There’s a mentorship deficit in SVG…and also poor attitudes towards mentorship- I hope that will change soon.’
Lavern says that since her business has not closed and is still open and operating she considers it a success. She expressed gratitude to still be in business, noting that a considerable number of business have not been so fortunate over the years.
‘I consider myself successful because my business hasn’t closed. I think to just still be trying and to still be here is success enough. There are so many businesses that folded over the past few years. I’m just grateful to still be around.’
Reliability, discipline, relatability and adaptability are four key qualities that any entrepreneur should have, according to Lavern.
Being in business for eight years, King always tries to tie any business she does to a social project, providing us with some examples of how she does that.
‘With everything I’ve done and been doing business wise I always tie it to a social project. I’m happy that I’m able to assist with community events through my business. I’m happy as well to be able to simply provide.’
Lavern King through undeterred determination has shown that there is great value in perseverance. Despite encountering numerous blocks on her road to success, she is able to today to hold her head high, and call herself the proud owner and operator of not one, not two, but three successful businesses, not only providing benefit for herself, but providing employment for others, and making a social impact.
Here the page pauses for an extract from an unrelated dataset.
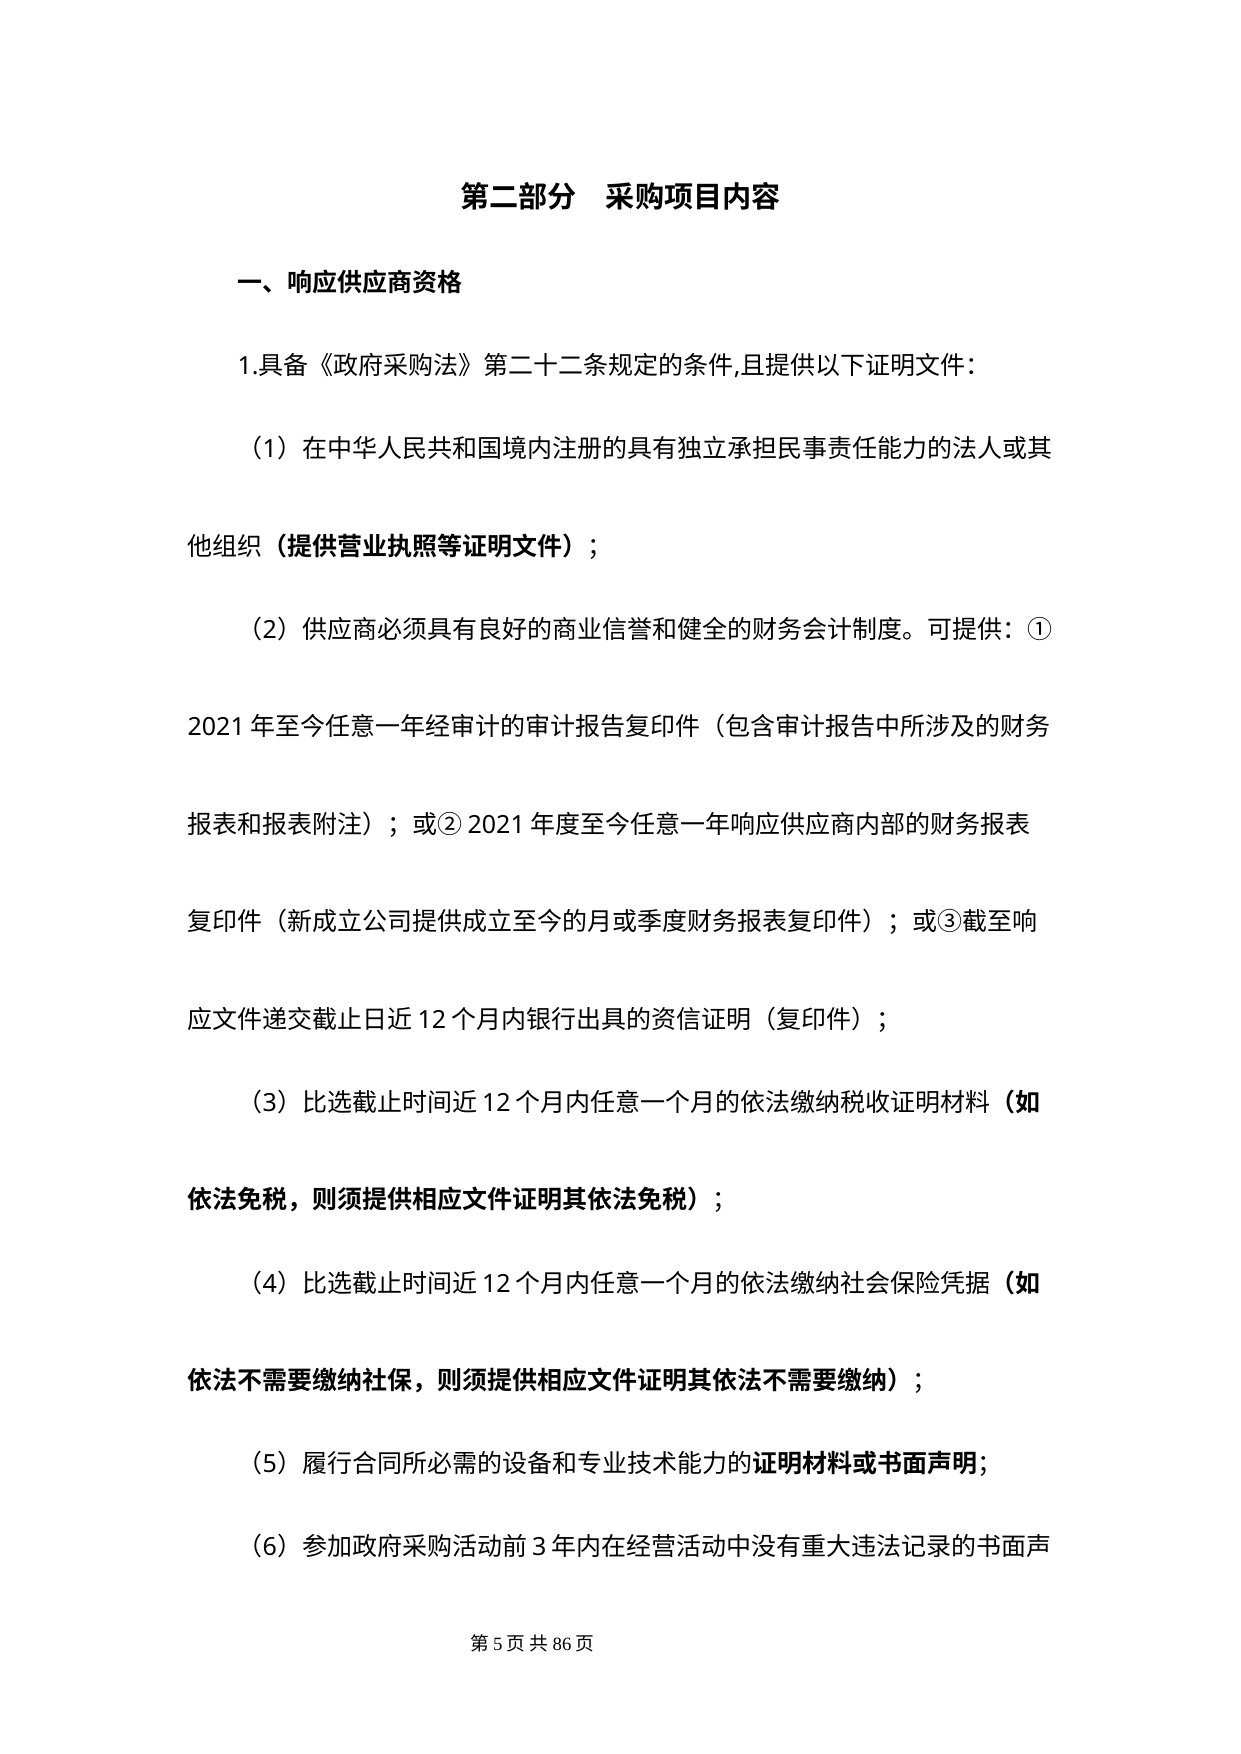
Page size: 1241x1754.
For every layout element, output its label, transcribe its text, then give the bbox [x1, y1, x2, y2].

Lavern said being the P.R.O of the NDP is hard work, it’s been one of the single most important and challenging things I’ve ever done. I hope my involvement helps to bring a new government that will make doing business more friendly for young entrepreneurs. Sometimes people think I’m superwoman to do it all but some days I do find it hard to find that balance. What I have done though is try to empower the people on my team to work independently of me so that the businesses can go on for a few days without me. Further my sister Shelly is my right hand, so I trust her to ensure the day-to-day activities are in order. I do not believe in micromanagement, and I see myself as a mentor to those who work with me because I want them to branch off eventually so I give them big responsibilities. I’m an excellent manager and I’m good at delegating so that helps with keeping the business going and still being present in politics.